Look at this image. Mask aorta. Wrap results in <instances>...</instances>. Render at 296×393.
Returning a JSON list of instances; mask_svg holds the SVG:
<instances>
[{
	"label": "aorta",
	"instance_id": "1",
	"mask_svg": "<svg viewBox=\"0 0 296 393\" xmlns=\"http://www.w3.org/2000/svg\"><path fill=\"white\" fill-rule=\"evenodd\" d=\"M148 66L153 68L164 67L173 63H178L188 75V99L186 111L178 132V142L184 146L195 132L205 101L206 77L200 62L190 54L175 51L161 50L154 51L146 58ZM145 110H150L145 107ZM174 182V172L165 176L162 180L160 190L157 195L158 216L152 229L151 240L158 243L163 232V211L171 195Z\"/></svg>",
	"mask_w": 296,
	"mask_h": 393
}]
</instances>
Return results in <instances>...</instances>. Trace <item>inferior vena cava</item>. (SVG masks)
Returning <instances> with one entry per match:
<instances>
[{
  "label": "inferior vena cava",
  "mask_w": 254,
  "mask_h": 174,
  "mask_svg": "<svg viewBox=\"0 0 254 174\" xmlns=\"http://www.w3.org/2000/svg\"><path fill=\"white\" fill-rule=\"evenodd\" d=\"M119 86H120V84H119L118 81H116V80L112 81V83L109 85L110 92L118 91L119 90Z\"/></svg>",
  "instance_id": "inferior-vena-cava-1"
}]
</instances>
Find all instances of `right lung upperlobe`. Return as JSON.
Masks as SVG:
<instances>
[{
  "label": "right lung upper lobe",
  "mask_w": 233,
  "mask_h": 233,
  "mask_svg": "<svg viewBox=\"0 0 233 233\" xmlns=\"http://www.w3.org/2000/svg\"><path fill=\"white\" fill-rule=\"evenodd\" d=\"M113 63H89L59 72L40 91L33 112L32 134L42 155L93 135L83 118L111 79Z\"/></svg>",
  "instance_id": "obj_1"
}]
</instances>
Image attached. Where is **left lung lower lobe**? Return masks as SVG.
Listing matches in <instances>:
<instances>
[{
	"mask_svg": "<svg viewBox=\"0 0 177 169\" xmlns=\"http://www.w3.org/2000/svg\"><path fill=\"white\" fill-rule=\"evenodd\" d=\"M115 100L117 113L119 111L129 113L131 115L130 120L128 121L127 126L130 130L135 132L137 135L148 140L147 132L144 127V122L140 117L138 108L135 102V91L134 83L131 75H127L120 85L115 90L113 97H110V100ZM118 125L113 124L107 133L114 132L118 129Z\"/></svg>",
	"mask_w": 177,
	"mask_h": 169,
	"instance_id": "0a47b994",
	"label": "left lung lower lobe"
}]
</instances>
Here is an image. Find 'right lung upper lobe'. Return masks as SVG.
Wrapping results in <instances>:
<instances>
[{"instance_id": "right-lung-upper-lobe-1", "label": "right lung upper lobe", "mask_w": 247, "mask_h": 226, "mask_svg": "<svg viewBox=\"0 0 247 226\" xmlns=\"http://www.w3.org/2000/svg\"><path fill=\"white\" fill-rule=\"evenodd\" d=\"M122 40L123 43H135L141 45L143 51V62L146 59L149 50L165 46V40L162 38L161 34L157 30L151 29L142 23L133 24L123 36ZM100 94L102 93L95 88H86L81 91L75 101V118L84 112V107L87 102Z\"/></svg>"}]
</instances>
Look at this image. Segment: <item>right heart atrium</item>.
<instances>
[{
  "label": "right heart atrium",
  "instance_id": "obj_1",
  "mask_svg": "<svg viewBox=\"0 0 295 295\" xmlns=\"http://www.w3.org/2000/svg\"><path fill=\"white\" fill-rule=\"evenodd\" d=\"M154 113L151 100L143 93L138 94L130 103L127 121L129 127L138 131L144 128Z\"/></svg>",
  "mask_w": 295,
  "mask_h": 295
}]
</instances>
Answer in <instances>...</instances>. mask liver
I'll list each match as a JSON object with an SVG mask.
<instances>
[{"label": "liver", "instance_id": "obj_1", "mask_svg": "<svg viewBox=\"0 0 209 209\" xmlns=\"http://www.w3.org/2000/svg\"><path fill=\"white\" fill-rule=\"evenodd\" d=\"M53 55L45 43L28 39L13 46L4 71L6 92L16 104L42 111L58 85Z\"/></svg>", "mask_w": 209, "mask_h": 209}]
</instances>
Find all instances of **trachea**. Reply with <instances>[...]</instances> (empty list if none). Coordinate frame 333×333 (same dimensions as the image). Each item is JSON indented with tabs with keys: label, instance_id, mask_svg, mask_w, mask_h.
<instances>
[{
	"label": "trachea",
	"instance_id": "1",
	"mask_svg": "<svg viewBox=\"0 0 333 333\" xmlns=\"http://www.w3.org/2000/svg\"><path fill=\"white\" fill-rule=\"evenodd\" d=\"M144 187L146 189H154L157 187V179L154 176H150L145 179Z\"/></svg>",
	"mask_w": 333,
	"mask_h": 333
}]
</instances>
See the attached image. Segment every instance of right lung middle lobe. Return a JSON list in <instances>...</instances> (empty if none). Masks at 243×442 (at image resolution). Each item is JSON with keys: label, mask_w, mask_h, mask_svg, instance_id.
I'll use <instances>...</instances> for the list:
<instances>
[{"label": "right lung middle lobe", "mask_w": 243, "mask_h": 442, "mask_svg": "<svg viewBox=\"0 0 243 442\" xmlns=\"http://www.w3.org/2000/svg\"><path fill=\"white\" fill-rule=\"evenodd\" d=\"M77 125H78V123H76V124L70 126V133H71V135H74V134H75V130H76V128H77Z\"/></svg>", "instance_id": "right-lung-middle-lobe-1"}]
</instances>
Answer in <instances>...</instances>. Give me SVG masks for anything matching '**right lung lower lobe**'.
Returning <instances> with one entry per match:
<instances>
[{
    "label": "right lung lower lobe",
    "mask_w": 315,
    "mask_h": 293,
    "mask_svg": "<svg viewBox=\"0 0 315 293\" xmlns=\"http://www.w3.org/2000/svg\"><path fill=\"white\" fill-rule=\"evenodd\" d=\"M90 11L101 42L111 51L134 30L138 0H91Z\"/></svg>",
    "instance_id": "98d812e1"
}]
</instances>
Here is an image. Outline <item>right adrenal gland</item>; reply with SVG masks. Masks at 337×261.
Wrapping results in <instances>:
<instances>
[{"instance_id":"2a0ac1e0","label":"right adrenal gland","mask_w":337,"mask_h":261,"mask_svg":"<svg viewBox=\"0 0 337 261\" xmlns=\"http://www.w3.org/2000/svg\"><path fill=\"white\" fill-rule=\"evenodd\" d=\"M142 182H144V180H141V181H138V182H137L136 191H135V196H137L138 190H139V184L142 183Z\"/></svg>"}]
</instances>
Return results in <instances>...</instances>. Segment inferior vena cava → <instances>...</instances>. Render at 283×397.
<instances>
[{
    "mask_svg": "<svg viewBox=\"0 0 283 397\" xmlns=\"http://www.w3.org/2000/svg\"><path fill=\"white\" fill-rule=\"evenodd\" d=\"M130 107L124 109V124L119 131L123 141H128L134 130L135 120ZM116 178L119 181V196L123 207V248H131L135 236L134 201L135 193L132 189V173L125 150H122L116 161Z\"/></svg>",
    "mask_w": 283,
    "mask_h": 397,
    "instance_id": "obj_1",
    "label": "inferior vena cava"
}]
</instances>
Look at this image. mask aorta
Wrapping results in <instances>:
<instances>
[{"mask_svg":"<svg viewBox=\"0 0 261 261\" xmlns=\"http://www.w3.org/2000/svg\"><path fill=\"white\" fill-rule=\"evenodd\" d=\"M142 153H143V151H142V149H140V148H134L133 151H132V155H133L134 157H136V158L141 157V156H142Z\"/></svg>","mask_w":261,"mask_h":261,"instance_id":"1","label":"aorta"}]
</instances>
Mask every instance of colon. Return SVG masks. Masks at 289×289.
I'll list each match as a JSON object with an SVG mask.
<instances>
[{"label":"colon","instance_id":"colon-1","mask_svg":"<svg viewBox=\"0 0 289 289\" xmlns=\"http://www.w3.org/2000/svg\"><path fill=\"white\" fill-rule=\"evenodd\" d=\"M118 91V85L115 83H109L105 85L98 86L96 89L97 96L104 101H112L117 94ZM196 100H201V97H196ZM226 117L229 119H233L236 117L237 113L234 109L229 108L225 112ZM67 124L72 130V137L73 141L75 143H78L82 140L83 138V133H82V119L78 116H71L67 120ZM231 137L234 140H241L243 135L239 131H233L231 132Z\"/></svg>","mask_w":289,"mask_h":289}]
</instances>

WORK REQUIRED
Copy each line of the listing that contains the word "gland".

SOLUTION TO THIS PROBLEM
Here is an image. Outline <item>right adrenal gland</item>; reply with SVG masks. Masks at 337×261.
[{"instance_id":"2a0ac1e0","label":"right adrenal gland","mask_w":337,"mask_h":261,"mask_svg":"<svg viewBox=\"0 0 337 261\" xmlns=\"http://www.w3.org/2000/svg\"><path fill=\"white\" fill-rule=\"evenodd\" d=\"M142 182H144V180H141V181H138V182H137L136 191H135V196H137L138 190H139V184L142 183Z\"/></svg>"}]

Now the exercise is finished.